(Image and design file data)
◆ ◆ ◆ ◆ ◆ ◆ ◆

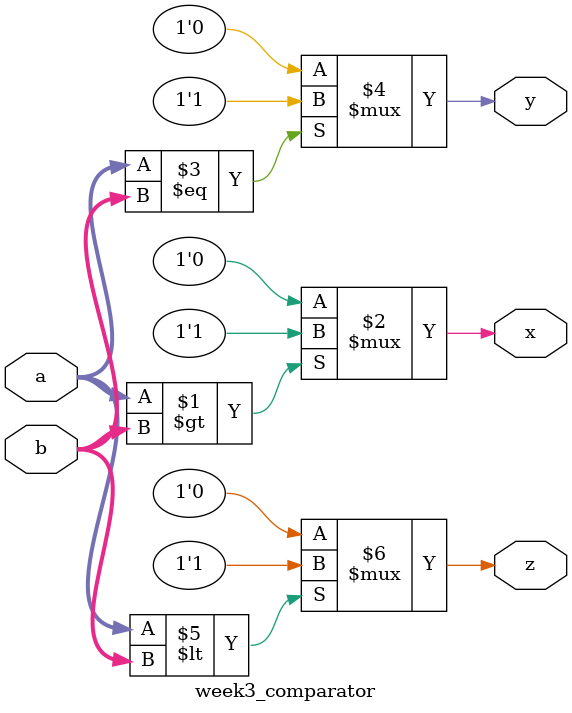
<source format=v>
`timescale 1ns / 1ps


module week3_comparator(a,b,x,y,z);
input[3:0] a,b;
output x,y,z;
wire x,y,z;

assign x=(a>b)?1'b1:1'b0;
assign y=(a==b)?1'b1:1'b0;
assign z=(a<b)?1'b1:1'b0;
endmodule

</source>
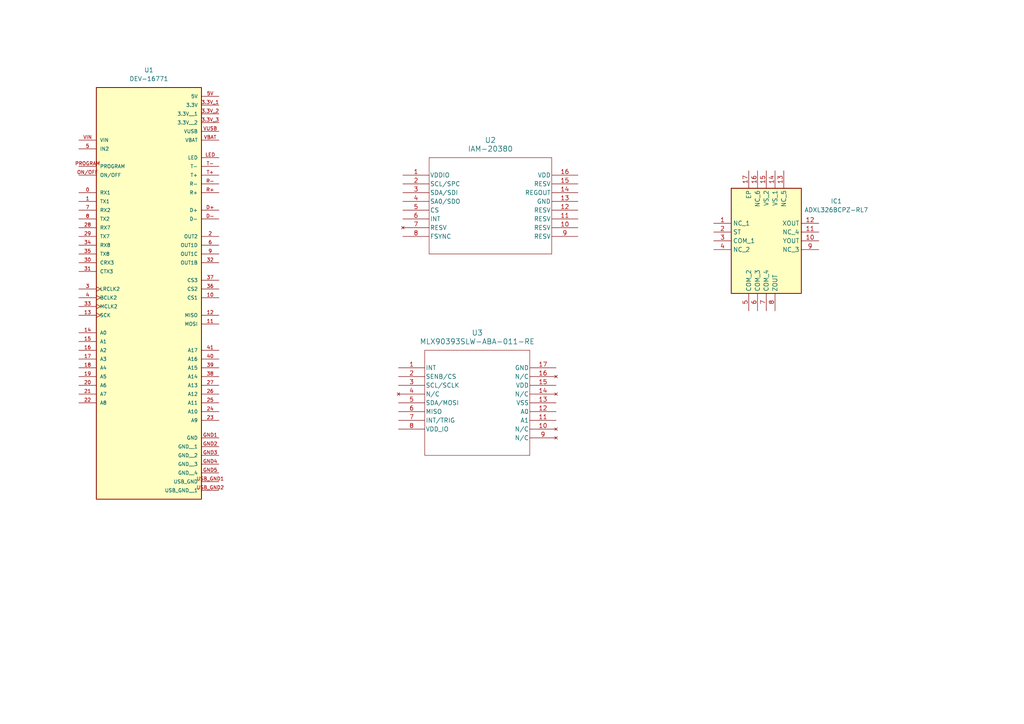
<source format=kicad_sch>
(kicad_sch
	(version 20250114)
	(generator "eeschema")
	(generator_version "9.0")
	(uuid "585a18ad-f724-46f6-a858-270f0e6ae7fd")
	(paper "A4")
	
	(symbol
		(lib_id "IAM-20380:IAM-20380")
		(at 116.84 50.8 0)
		(unit 1)
		(exclude_from_sim no)
		(in_bom yes)
		(on_board yes)
		(dnp no)
		(fields_autoplaced yes)
		(uuid "3fdb0af9-4f54-4785-9b83-6c6bd721df66")
		(property "Reference" "U2"
			(at 142.24 40.64 0)
			(effects
				(font
					(size 1.524 1.524)
				)
			)
		)
		(property "Value" "IAM-20380"
			(at 142.24 43.18 0)
			(effects
				(font
					(size 1.524 1.524)
				)
			)
		)
		(property "Footprint" "IAM-20380_IVS:IAM-20380_IVS"
			(at 116.84 50.8 0)
			(effects
				(font
					(size 1.27 1.27)
					(italic yes)
				)
				(hide yes)
			)
		)
		(property "Datasheet" "IAM-20380"
			(at 116.84 50.8 0)
			(effects
				(font
					(size 1.27 1.27)
					(italic yes)
				)
				(hide yes)
			)
		)
		(property "Description" ""
			(at 116.84 50.8 0)
			(effects
				(font
					(size 1.27 1.27)
				)
				(hide yes)
			)
		)
		(pin "1"
			(uuid "5d1591ae-91fc-4127-b2f9-16396cfb3546")
		)
		(pin "13"
			(uuid "36e03d8c-8f64-45dc-a402-37eaeff20094")
		)
		(pin "14"
			(uuid "4267bf9c-d83f-4037-8d91-50ee663b226a")
		)
		(pin "6"
			(uuid "4f0a0aba-e72b-41f3-8dc7-1bda2c0bde44")
		)
		(pin "3"
			(uuid "c3966324-ce24-4959-b35e-2f199bdea2de")
		)
		(pin "9"
			(uuid "41637d00-1843-4063-877b-175a5110e856")
		)
		(pin "5"
			(uuid "75a0bea9-92c8-4f28-bd78-b6a00164e6c3")
		)
		(pin "16"
			(uuid "60977ce6-53b8-499f-926c-48111645ac8d")
		)
		(pin "12"
			(uuid "4476d2d6-efd6-44ff-8ed9-d70e6292f29a")
		)
		(pin "2"
			(uuid "933e6987-9fc0-4785-8df8-6d62dfe2aaad")
		)
		(pin "10"
			(uuid "300c74ed-3cf6-4055-a9da-8d3be65f92c3")
		)
		(pin "4"
			(uuid "3325d72b-a35d-49bf-ba5e-85baf6f304cd")
		)
		(pin "7"
			(uuid "806691d6-56f3-4ecc-8bb7-e77a2dfdcad1")
		)
		(pin "15"
			(uuid "1971675b-ab7c-4984-85e2-a6289740dafd")
		)
		(pin "11"
			(uuid "157f7e21-2f2c-4c7f-b91c-78a88ef19e19")
		)
		(pin "8"
			(uuid "1b16747e-4e3c-48ca-81d9-08ede28f2495")
		)
		(instances
			(project ""
				(path "/585a18ad-f724-46f6-a858-270f0e6ae7fd"
					(reference "U2")
					(unit 1)
				)
			)
		)
	)
	(symbol
		(lib_id "DEV-16771:DEV-16771")
		(at 43.18 76.2 0)
		(unit 1)
		(exclude_from_sim no)
		(in_bom yes)
		(on_board yes)
		(dnp no)
		(fields_autoplaced yes)
		(uuid "8841e22a-375d-4d5e-99bb-2e711e35e5dc")
		(property "Reference" "U1"
			(at 43.18 20.32 0)
			(effects
				(font
					(size 1.27 1.27)
				)
			)
		)
		(property "Value" "DEV-16771"
			(at 43.18 22.86 0)
			(effects
				(font
					(size 1.27 1.27)
				)
			)
		)
		(property "Footprint" "DEV-16771:DEV-16771"
			(at 43.18 76.2 0)
			(effects
				(font
					(size 1.27 1.27)
				)
				(justify bottom)
				(hide yes)
			)
		)
		(property "Datasheet" ""
			(at 43.18 76.2 0)
			(effects
				(font
					(size 1.27 1.27)
				)
				(hide yes)
			)
		)
		(property "Description" ""
			(at 43.18 76.2 0)
			(effects
				(font
					(size 1.27 1.27)
				)
				(hide yes)
			)
		)
		(property "PARTREV" "4.1"
			(at 43.18 76.2 0)
			(effects
				(font
					(size 1.27 1.27)
				)
				(justify bottom)
				(hide yes)
			)
		)
		(property "MANUFACTURER" "SparkFun Electronics"
			(at 43.18 76.2 0)
			(effects
				(font
					(size 1.27 1.27)
				)
				(justify bottom)
				(hide yes)
			)
		)
		(property "MAXIMUM_PACKAGE_HEIGHT" "4.07mm"
			(at 43.18 76.2 0)
			(effects
				(font
					(size 1.27 1.27)
				)
				(justify bottom)
				(hide yes)
			)
		)
		(property "STANDARD" "Manufacturer recommendations"
			(at 43.18 76.2 0)
			(effects
				(font
					(size 1.27 1.27)
				)
				(justify bottom)
				(hide yes)
			)
		)
		(pin "PROGRAM"
			(uuid "7ebc1a45-c186-4ac7-84d7-e0a57acc2f32")
		)
		(pin "ON/OFF"
			(uuid "768cb181-c977-4732-8954-4f793395cdba")
		)
		(pin "5"
			(uuid "45ce04d7-25a3-45fb-9bb7-cf6f1a37551c")
		)
		(pin "VIN"
			(uuid "64880012-b1f1-44cf-9e2f-16a75313a883")
		)
		(pin "3"
			(uuid "a8d46f5c-46c5-4590-a738-0800936566dd")
		)
		(pin "35"
			(uuid "75348aee-427b-4986-9f2a-16c0e9d14b3c")
		)
		(pin "13"
			(uuid "e09313ab-b8ae-4414-8277-b815bf95e217")
		)
		(pin "3.3V_2"
			(uuid "7195cb06-5094-4b1f-b7b0-0f9bdb4bf265")
		)
		(pin "1"
			(uuid "4739e3b5-a3f4-4f75-8e19-2348b76f35af")
		)
		(pin "4"
			(uuid "6bd5893b-dac4-44ee-9cf1-de8a9eab8238")
		)
		(pin "17"
			(uuid "81947195-5eee-41a5-b4de-cf06a870b440")
		)
		(pin "8"
			(uuid "4b1f3578-dfb4-47c2-a85a-1249f2ff3b92")
		)
		(pin "33"
			(uuid "f76c055f-ca7a-42ce-8490-3b08523f2e10")
		)
		(pin "3.3V_1"
			(uuid "02debc36-6a84-428e-9337-874846dae7ea")
		)
		(pin "D+"
			(uuid "4c67007a-ab91-4a78-8303-1b2d6d79b0ba")
		)
		(pin "22"
			(uuid "858e2db4-e415-4615-a437-f330ebdc47fa")
		)
		(pin "21"
			(uuid "cd653edc-19bc-446d-95c8-bf8ae121847c")
		)
		(pin "VBAT"
			(uuid "d6fe44b1-9adf-477d-b953-501e5a4c78c8")
		)
		(pin "7"
			(uuid "d9a5b05d-1b99-4e54-80e0-58a182f526e1")
		)
		(pin "28"
			(uuid "e378389b-ce93-443d-b08b-2c32ffaf3fa1")
		)
		(pin "0"
			(uuid "f32906f4-0e3e-4940-aa59-fe0b2f788a89")
		)
		(pin "29"
			(uuid "f26da2b7-1e72-4bbd-90c6-0eac642d1a7f")
		)
		(pin "30"
			(uuid "fa69586a-e090-4d62-ac12-1f8e22925364")
		)
		(pin "31"
			(uuid "3be76cb0-9a99-4a93-87d1-f59846f1bb54")
		)
		(pin "15"
			(uuid "8eee88d6-499e-4c24-b8e1-95ca5978283c")
		)
		(pin "34"
			(uuid "2bc44fd4-ab60-4c3d-8fde-eaf03867ec84")
		)
		(pin "16"
			(uuid "02838dc9-60f7-4129-bf0e-726e53d66930")
		)
		(pin "19"
			(uuid "ab538a30-254b-434e-82df-846c9049882f")
		)
		(pin "14"
			(uuid "ee03cabc-1664-4aaf-912b-e0284f9bb76d")
		)
		(pin "20"
			(uuid "68724d9c-2018-41f0-adb7-cf2c14a6d858")
		)
		(pin "5V"
			(uuid "c58256f6-28f1-4c99-9e30-25a3a6161842")
		)
		(pin "18"
			(uuid "08074a2e-d3f5-4e59-abdd-60217a9d2548")
		)
		(pin "3.3V_3"
			(uuid "9f66766c-820e-4411-8d9a-0aa7505060a8")
		)
		(pin "VUSB"
			(uuid "8eadde1e-8994-4b83-8970-04d2c9cef098")
		)
		(pin "T-"
			(uuid "df65d828-e40d-49d4-8193-d56832def95d")
		)
		(pin "T+"
			(uuid "ccb586f1-31b0-4a9b-b84f-6f12b7851896")
		)
		(pin "LED"
			(uuid "0bf498a7-1bdc-4ab7-beda-2f3d75fb5121")
		)
		(pin "R-"
			(uuid "6eb3cb38-e397-4f31-b8f2-8167a209590b")
		)
		(pin "R+"
			(uuid "0961c002-8e8e-464c-b737-30a66f06227e")
		)
		(pin "32"
			(uuid "5a9e11a7-2190-4bb3-b3ab-3f1a2b655b94")
		)
		(pin "6"
			(uuid "bac55aa0-e82e-440b-b300-18bcbeaf5eaa")
		)
		(pin "36"
			(uuid "50d117ca-db16-40e7-b925-da74bde83d58")
		)
		(pin "USB_GND2"
			(uuid "e0ff1318-410d-4673-b905-0c2bd84352ba")
		)
		(pin "24"
			(uuid "9829d51d-8ad3-461a-ae19-5001f23287b7")
		)
		(pin "23"
			(uuid "85a1cb81-0625-4bb8-8928-ead3bf57eee0")
		)
		(pin "GND3"
			(uuid "d93cf3d2-b22d-49a7-9251-180151dbf8eb")
		)
		(pin "40"
			(uuid "fb1f912c-f068-4776-84eb-4bd6419cc529")
		)
		(pin "GND5"
			(uuid "9217ceac-24a7-47b6-bf16-ab4eb43cd99d")
		)
		(pin "27"
			(uuid "ab13729f-597f-46a1-a8e1-a5329db67487")
		)
		(pin "37"
			(uuid "bea831c0-2e3e-4cf7-830f-1b12c95b3f6d")
		)
		(pin "GND4"
			(uuid "d5235a07-bcc7-4d38-b114-10c06918a675")
		)
		(pin "USB_GND1"
			(uuid "cfff93f0-a4f9-47e7-b02c-50822537b84e")
		)
		(pin "GND1"
			(uuid "9ec0aea3-4052-46e1-93af-cf03ca713fcd")
		)
		(pin "38"
			(uuid "c963772a-dda3-48b0-805b-2ffda5c7d6cc")
		)
		(pin "GND2"
			(uuid "44d2546a-4f58-42e2-89d5-ecec39913b82")
		)
		(pin "9"
			(uuid "39d87899-6ecd-445f-84f9-606c4453babf")
		)
		(pin "2"
			(uuid "9978b56a-c4fa-46a1-9071-2f9e0bf0e505")
		)
		(pin "D-"
			(uuid "a36d2ea1-9fd6-4dd3-894f-dd85f314d0d4")
		)
		(pin "10"
			(uuid "39c93cee-911e-41c5-a3ca-e20fa978ffd6")
		)
		(pin "12"
			(uuid "aff50e40-010b-43b5-9ff8-600a084cd245")
		)
		(pin "11"
			(uuid "910a52df-34dc-4591-9cf9-781fa53920e3")
		)
		(pin "39"
			(uuid "ba960508-b8eb-476d-b2c7-7411021337d0")
		)
		(pin "26"
			(uuid "b7115885-dee2-4a79-8b44-4221a7931940")
		)
		(pin "41"
			(uuid "bffda7eb-0283-4640-8eb6-afa09f76d80a")
		)
		(pin "25"
			(uuid "97a7ade2-4c9e-4036-8704-5d95a84ae8c5")
		)
		(instances
			(project ""
				(path "/585a18ad-f724-46f6-a858-270f0e6ae7fd"
					(reference "U1")
					(unit 1)
				)
			)
		)
	)
	(symbol
		(lib_id "QFN-16_MLX90393_MEL:MLX90393SLW-ABA-011-RE")
		(at 115.57 106.68 0)
		(unit 1)
		(exclude_from_sim no)
		(in_bom yes)
		(on_board yes)
		(dnp no)
		(fields_autoplaced yes)
		(uuid "9f9fd49c-2c3e-401e-8c61-c358761744fc")
		(property "Reference" "U3"
			(at 138.43 96.52 0)
			(effects
				(font
					(size 1.524 1.524)
				)
			)
		)
		(property "Value" "MLX90393SLW-ABA-011-RE"
			(at 138.43 99.06 0)
			(effects
				(font
					(size 1.524 1.524)
				)
			)
		)
		(property "Footprint" "QFN-16_MLX90393_MEL:QFN-16_MLX90393_MEL"
			(at 115.57 106.68 0)
			(effects
				(font
					(size 1.27 1.27)
					(italic yes)
				)
				(hide yes)
			)
		)
		(property "Datasheet" "MLX90393SLW-ABA-011-RE"
			(at 115.57 106.68 0)
			(effects
				(font
					(size 1.27 1.27)
					(italic yes)
				)
				(hide yes)
			)
		)
		(property "Description" ""
			(at 115.57 106.68 0)
			(effects
				(font
					(size 1.27 1.27)
				)
				(hide yes)
			)
		)
		(pin "9"
			(uuid "50cf4ed9-dc82-42ca-9702-50c4a1a4ec5f")
		)
		(pin "5"
			(uuid "4c98bbfc-7102-4e90-8ecd-9f8a3e830896")
		)
		(pin "4"
			(uuid "3f63268b-6e86-4afa-92e8-4a94304159d3")
		)
		(pin "6"
			(uuid "9deb3891-8ee9-4458-96bb-36189b7fffa2")
		)
		(pin "11"
			(uuid "986c8760-5722-4742-a86f-c0a5fa395686")
		)
		(pin "16"
			(uuid "ff4ffde8-fe2b-4ca6-8d07-affec2894fd3")
		)
		(pin "17"
			(uuid "74b6ab1a-36d6-4083-8cb4-5e67fc767ee6")
		)
		(pin "7"
			(uuid "f0115ae5-2d4d-425d-95e5-572780b6fa71")
		)
		(pin "13"
			(uuid "f9d6166c-2ed4-48ae-8027-6a93328ddeb9")
		)
		(pin "2"
			(uuid "03d8280a-a279-40d3-8c9c-8fcfaf156308")
		)
		(pin "12"
			(uuid "6861ff22-44ae-499b-acdc-b99a82cb34f2")
		)
		(pin "14"
			(uuid "29c9b4b6-09d4-426c-b613-3b085fb2169d")
		)
		(pin "8"
			(uuid "18362682-8c6e-455f-8c91-1b882b5a0e94")
		)
		(pin "10"
			(uuid "b82f4ac7-5002-4cb8-a253-8976048f49f6")
		)
		(pin "15"
			(uuid "93e49ec8-bee7-4568-b216-b20e960d1825")
		)
		(pin "1"
			(uuid "2fd4e7cb-05d9-43ae-b4b1-64679e22d323")
		)
		(pin "3"
			(uuid "f5b22f9c-b969-42a3-8a08-31d96fe002ed")
		)
		(instances
			(project ""
				(path "/585a18ad-f724-46f6-a858-270f0e6ae7fd"
					(reference "U3")
					(unit 1)
				)
			)
		)
	)
	(symbol
		(lib_id "ADXL326BCPZ-RL7:ADXL326BCPZ-RL7")
		(at 207.01 64.77 0)
		(unit 1)
		(exclude_from_sim no)
		(in_bom yes)
		(on_board yes)
		(dnp no)
		(fields_autoplaced yes)
		(uuid "e9d6eba1-e9cc-489b-a11e-8c3d73593536")
		(property "Reference" "IC1"
			(at 242.57 58.3498 0)
			(effects
				(font
					(size 1.27 1.27)
				)
			)
		)
		(property "Value" "ADXL326BCPZ-RL7"
			(at 242.57 60.8898 0)
			(effects
				(font
					(size 1.27 1.27)
				)
			)
		)
		(property "Footprint" "ADXL326BCPZRL7"
			(at 233.68 152.07 0)
			(effects
				(font
					(size 1.27 1.27)
				)
				(justify left top)
				(hide yes)
			)
		)
		(property "Datasheet" "https://www.analog.com/media/en/technical-documentation/data-sheets/ADXL326.pdf"
			(at 233.68 252.07 0)
			(effects
				(font
					(size 1.27 1.27)
				)
				(justify left top)
				(hide yes)
			)
		)
		(property "Description" "Accelerometers Small 3-Axis +/-16 g Low Power"
			(at 207.01 64.77 0)
			(effects
				(font
					(size 1.27 1.27)
				)
				(hide yes)
			)
		)
		(property "Height" "1.5"
			(at 233.68 452.07 0)
			(effects
				(font
					(size 1.27 1.27)
				)
				(justify left top)
				(hide yes)
			)
		)
		(property "Mouser Part Number" "584-ADXL326BCPZ-R7"
			(at 233.68 552.07 0)
			(effects
				(font
					(size 1.27 1.27)
				)
				(justify left top)
				(hide yes)
			)
		)
		(property "Mouser Price/Stock" "https://www.mouser.co.uk/ProductDetail/Analog-Devices/ADXL326BCPZ-RL7?qs=WIvQP4zGanhGLfyCrKqf%252Bw%3D%3D"
			(at 233.68 652.07 0)
			(effects
				(font
					(size 1.27 1.27)
				)
				(justify left top)
				(hide yes)
			)
		)
		(property "Manufacturer_Name" "Analog Devices"
			(at 233.68 752.07 0)
			(effects
				(font
					(size 1.27 1.27)
				)
				(justify left top)
				(hide yes)
			)
		)
		(property "Manufacturer_Part_Number" "ADXL326BCPZ-RL7"
			(at 233.68 852.07 0)
			(effects
				(font
					(size 1.27 1.27)
				)
				(justify left top)
				(hide yes)
			)
		)
		(pin "13"
			(uuid "932ccad7-edac-412b-ab42-2ca392b88c90")
		)
		(pin "8"
			(uuid "ee70ac9e-e81c-4160-8116-51c6d0c22095")
		)
		(pin "3"
			(uuid "4bd30b0f-08e1-46dd-8ffb-1407587f508b")
		)
		(pin "17"
			(uuid "6aa3b60c-da74-4a87-98f5-fc0351ef89ca")
		)
		(pin "5"
			(uuid "2a0a4ffd-9574-4efc-8f3f-378d9ba05886")
		)
		(pin "1"
			(uuid "2903b54b-8740-45b8-9817-877a9f0f8fe7")
		)
		(pin "6"
			(uuid "fb96f868-44af-4a39-a1b5-3a6b4b394cd6")
		)
		(pin "7"
			(uuid "d547ae70-cf95-414c-925f-4eea19b3a559")
		)
		(pin "4"
			(uuid "cca00d21-c22f-4a6b-aa7c-977a75f3c737")
		)
		(pin "2"
			(uuid "64e42cef-f410-451a-b71e-630ab895b3f2")
		)
		(pin "14"
			(uuid "a7ba7eeb-df71-4d06-b78b-5c464db60380")
		)
		(pin "16"
			(uuid "a0c41992-1045-40d3-8cc2-068e9f49996a")
		)
		(pin "12"
			(uuid "0eadcd4f-9aa2-4a87-a4d8-7f6cced5b5be")
		)
		(pin "11"
			(uuid "aec299d0-a65b-4260-96a3-6fc610e89529")
		)
		(pin "15"
			(uuid "7e72adca-a82b-43a4-8755-d01515c3dff7")
		)
		(pin "10"
			(uuid "9a802a2a-da58-4dc4-b23b-d96396410684")
		)
		(pin "9"
			(uuid "8eb5213d-7dc8-4eab-b16d-b3eb63a59df3")
		)
		(instances
			(project ""
				(path "/585a18ad-f724-46f6-a858-270f0e6ae7fd"
					(reference "IC1")
					(unit 1)
				)
			)
		)
	)
	(sheet_instances
		(path "/"
			(page "1")
		)
	)
	(embedded_fonts no)
)

</source>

◆ ◆ ◆ ◆ ◆ ◆ ◆

# About this exercise
Across the entries above, count the lines with the word "https" and report that count by itself.

# Written response
2